ФРАГМЕНТ ДОКУМЕНТА -
Мне представляется, что сейчас, в условиях мира модерна, неразумно искать в прошлом готовых примеров и образцов – его роль в ином: говоря словами XIX в., «всю цену истории составляет самосознание»[1 - Победоносцев К. П. Вечная память. Воспоминания о почивших. – М.: Синодальная типография, 1896. С. 110.]. Прошлое дает нам возможность увидеть иное, дистанцироваться от настоящего – и в то же время, через осознание многообразия путей к/в современности, понять ее и свое положение в ней. Не мне судить, насколько полезны для других окажутся экскурсы в прошлое и отклики на современные рассуждения о прошлом, собранные под этой обложкой – но, надеюсь, они окажутся по меньшей мере любопытны – ведь история должна быть занимательна.

Вместо введения

О памяти, истории и интересе

До XIX в. напряжения между «историей» и «памятью» (пока оставим эти понятия без прояснения, несколько конкретизируя их дальше) не существует. «Историк» здесь (а скорее «архивариус») – специалист по памяти, тот, кто помнит и ведает больше, чем остальные, и чья память может оказаться как полезной, в виде припоминания чего-то ситуативно актуального, уместного – вспоминания какого-нибудь обстоятельства времен прошедших, подходящего в качестве аргумента для споров сегодняшнего дня, либо, равным образом, вредной – когда те же обстоятельства лучше забыть или оставить не-вспомненными (как, например, для остроумцев и спорщиков XVIII в. хорошее знакомство со святоотеческими писаниями было эффектным орудием в дебатах с их оппонентами, нарушая монополию памяти (и забвения) «клерикалов» – или, и ранее и позже, споры между «галликанами» и «ультрамонтанами» были во многом состязанием в «неудобных припоминаниях» прецедентов прошлого, упорно не укладывавшихся ни в одну последовательную теоретико-юридическую конструкцию).

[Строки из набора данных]

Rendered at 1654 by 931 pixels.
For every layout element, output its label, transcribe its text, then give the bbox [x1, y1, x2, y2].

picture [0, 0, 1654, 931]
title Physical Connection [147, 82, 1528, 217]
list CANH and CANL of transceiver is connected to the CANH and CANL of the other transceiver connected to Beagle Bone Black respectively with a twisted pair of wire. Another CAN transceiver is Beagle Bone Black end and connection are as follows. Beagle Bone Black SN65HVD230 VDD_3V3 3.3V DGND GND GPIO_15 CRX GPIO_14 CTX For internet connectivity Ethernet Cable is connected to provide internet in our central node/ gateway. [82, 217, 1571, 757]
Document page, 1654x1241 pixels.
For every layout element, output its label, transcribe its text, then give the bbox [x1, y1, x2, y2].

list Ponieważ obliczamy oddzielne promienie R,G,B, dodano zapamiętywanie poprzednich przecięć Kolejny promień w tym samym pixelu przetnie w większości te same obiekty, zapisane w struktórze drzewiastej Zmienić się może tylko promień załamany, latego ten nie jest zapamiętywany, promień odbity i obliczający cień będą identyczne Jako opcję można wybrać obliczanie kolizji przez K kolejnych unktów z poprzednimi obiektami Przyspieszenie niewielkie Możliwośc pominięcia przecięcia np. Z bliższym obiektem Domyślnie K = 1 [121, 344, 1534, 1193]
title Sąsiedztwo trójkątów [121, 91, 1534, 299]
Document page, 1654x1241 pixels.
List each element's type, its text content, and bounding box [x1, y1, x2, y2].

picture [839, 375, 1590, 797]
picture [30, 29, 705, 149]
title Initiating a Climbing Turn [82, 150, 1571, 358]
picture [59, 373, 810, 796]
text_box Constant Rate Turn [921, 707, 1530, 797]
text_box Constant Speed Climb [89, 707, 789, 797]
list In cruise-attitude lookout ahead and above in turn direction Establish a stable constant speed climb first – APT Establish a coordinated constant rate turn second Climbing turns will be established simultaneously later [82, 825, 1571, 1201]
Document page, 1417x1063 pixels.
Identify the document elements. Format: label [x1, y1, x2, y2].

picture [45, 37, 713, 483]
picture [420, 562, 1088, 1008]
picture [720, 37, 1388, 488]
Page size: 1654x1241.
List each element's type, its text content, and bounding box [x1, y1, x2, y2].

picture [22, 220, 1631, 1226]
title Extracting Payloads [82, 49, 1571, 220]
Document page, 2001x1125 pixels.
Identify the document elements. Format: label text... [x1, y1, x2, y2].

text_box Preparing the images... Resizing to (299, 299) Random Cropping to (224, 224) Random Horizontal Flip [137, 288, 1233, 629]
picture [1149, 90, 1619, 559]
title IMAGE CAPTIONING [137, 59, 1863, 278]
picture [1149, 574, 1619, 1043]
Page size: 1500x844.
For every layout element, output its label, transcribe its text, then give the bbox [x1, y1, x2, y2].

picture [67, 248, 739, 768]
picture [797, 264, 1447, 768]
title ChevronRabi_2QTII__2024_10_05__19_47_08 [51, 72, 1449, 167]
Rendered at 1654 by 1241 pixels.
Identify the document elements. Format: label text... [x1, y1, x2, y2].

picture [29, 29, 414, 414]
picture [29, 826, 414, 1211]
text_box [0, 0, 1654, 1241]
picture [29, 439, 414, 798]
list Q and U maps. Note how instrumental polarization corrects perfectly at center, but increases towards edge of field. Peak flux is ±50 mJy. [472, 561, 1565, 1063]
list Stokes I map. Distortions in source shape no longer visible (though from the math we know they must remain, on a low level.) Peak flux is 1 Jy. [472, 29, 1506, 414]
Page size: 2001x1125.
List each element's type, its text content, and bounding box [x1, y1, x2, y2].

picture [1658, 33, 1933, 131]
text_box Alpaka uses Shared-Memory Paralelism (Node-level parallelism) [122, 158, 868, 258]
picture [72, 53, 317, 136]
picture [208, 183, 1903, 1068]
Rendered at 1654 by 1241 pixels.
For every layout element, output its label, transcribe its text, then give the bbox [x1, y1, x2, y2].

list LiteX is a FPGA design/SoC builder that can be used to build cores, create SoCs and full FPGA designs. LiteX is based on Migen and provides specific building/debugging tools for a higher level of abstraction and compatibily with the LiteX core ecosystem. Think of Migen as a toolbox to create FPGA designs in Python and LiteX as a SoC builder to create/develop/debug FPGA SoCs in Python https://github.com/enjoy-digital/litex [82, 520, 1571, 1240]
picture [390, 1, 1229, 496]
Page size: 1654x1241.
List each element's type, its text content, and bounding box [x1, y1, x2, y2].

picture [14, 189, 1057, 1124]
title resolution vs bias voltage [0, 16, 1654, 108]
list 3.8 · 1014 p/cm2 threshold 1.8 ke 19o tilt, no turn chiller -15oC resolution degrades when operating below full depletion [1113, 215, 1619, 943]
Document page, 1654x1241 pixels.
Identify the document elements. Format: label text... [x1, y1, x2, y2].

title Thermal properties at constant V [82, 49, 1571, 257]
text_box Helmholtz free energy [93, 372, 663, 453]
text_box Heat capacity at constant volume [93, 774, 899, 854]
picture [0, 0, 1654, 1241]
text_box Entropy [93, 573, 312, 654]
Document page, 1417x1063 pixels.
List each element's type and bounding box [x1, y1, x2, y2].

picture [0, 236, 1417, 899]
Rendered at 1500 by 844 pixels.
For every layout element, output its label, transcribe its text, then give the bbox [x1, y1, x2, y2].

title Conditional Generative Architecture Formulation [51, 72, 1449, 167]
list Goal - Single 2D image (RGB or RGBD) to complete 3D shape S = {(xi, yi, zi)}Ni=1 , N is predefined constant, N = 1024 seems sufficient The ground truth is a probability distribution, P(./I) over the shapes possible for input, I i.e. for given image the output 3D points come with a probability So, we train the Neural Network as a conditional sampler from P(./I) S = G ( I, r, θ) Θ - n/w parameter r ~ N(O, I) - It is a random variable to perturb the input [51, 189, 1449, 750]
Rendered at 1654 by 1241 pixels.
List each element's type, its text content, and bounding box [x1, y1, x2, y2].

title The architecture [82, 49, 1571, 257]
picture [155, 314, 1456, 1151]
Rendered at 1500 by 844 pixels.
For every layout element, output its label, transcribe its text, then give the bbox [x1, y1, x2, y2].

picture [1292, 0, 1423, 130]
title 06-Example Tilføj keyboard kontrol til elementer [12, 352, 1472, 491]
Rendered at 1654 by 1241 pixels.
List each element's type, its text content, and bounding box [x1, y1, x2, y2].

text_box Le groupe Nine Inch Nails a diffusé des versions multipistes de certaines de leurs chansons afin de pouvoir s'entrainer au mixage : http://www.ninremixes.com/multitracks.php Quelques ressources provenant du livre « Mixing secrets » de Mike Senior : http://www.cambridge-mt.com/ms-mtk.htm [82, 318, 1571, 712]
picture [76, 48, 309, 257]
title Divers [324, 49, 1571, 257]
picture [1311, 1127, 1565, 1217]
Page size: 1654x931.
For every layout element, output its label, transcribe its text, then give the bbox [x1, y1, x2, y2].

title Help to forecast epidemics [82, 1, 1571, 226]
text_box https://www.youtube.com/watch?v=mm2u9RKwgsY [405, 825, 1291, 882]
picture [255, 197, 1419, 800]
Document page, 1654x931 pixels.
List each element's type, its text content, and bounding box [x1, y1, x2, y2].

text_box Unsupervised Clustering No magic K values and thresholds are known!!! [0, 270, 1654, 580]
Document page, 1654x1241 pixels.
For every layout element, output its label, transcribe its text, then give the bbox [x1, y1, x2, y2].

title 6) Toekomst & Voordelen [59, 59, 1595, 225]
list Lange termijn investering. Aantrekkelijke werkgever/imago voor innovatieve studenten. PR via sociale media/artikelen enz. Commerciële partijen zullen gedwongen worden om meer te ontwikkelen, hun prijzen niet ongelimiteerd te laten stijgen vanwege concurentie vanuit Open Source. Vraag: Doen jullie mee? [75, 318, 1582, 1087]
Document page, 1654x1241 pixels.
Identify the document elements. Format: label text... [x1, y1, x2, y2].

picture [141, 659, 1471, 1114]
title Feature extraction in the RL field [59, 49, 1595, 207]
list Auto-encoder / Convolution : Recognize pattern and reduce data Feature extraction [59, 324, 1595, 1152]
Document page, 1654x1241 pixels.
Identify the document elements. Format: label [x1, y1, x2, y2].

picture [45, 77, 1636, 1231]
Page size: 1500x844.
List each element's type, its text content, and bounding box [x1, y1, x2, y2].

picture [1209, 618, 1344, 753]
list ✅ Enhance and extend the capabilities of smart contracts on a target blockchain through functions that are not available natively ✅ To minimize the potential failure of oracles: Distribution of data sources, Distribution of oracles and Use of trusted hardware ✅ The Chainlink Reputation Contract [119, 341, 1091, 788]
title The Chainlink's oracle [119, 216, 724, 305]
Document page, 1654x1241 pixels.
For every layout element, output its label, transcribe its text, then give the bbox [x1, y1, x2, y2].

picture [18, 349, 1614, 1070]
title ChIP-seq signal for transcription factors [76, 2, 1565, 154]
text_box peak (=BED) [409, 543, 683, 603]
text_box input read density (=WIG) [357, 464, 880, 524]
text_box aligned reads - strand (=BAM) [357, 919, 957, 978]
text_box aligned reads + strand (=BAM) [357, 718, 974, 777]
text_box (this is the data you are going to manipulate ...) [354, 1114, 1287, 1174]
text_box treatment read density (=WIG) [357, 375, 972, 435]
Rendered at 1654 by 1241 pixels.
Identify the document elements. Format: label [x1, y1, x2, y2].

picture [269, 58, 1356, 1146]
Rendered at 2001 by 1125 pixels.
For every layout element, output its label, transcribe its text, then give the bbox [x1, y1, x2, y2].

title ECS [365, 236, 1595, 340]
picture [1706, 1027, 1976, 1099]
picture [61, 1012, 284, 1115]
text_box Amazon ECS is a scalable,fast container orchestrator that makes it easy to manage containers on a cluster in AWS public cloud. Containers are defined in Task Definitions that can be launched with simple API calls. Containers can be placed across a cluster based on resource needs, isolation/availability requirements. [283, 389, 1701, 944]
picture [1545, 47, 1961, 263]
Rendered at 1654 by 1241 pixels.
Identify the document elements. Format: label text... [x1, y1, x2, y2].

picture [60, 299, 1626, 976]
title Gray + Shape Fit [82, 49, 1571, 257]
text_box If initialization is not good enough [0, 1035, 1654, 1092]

ЧТО НУЖНО СДЕЛАТЬ - Извлеки из фрагмента о памяти и истории дословно отрывок от слов «Мне представляется, что» до слов «должна быть занимательна.» включительно.

ОТВЕТ -
Мне представляется, что сейчас, в условиях мира модерна, неразумно искать в прошлом готовых примеров и образцов – его роль в ином: говоря словами XIX в., «всю цену истории составляет самосознание»[1 - Победоносцев К. П. Вечная память. Воспоминания о почивших. – М.: Синодальная типография, 1896. С. 110.]. Прошлое дает нам возможность увидеть иное, дистанцироваться от настоящего – и в то же время, через осознание многообразия путей к/в современности, понять ее и свое положение в ней. Не мне судить, насколько полезны для других окажутся экскурсы в прошлое и отклики на современные рассуждения о прошлом, собранные под этой обложкой – но, надеюсь, они окажутся по меньшей мере любопытны – ведь история должна быть занимательна.